### RECORDS FOR THIS TASK
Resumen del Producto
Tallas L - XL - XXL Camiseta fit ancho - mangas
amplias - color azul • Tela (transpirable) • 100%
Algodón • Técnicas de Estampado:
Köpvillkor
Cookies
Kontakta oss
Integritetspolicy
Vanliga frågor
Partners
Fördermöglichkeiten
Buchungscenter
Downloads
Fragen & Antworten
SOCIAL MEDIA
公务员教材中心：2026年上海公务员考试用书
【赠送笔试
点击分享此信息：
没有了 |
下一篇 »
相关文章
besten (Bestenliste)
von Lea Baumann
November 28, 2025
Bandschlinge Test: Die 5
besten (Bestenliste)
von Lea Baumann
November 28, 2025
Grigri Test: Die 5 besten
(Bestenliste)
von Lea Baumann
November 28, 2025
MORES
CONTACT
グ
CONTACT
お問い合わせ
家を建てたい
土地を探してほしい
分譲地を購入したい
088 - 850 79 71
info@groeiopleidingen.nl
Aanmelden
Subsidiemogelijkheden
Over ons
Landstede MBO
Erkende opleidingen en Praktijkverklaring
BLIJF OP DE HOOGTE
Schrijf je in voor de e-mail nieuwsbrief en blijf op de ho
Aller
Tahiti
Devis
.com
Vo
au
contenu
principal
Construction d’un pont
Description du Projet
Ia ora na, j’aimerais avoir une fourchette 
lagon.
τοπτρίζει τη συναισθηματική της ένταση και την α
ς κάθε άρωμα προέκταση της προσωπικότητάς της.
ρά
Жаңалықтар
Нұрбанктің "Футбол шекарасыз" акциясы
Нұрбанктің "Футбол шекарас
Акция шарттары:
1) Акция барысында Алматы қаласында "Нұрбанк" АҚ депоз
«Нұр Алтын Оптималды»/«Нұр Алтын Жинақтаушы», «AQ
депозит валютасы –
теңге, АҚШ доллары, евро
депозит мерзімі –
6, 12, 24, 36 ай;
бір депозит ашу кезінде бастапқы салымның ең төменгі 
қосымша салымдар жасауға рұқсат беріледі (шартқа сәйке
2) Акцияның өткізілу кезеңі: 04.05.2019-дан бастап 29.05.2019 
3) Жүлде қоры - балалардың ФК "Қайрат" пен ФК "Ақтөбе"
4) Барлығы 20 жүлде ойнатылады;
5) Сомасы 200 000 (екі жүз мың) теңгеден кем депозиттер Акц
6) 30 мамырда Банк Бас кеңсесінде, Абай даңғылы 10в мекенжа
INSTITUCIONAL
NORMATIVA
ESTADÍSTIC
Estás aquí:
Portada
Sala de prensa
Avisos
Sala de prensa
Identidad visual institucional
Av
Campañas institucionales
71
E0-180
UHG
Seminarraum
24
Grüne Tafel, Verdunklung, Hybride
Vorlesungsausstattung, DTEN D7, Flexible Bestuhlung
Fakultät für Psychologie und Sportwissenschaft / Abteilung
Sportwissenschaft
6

### AIM OF THE TASK
The expected output is every line from the material above where "Нұрбанктің" can be found.

### REPLY TO THE EXERCISE
Нұрбанктің "Футбол шекарасыз" акциясы
Нұрбанктің "Футбол шекарас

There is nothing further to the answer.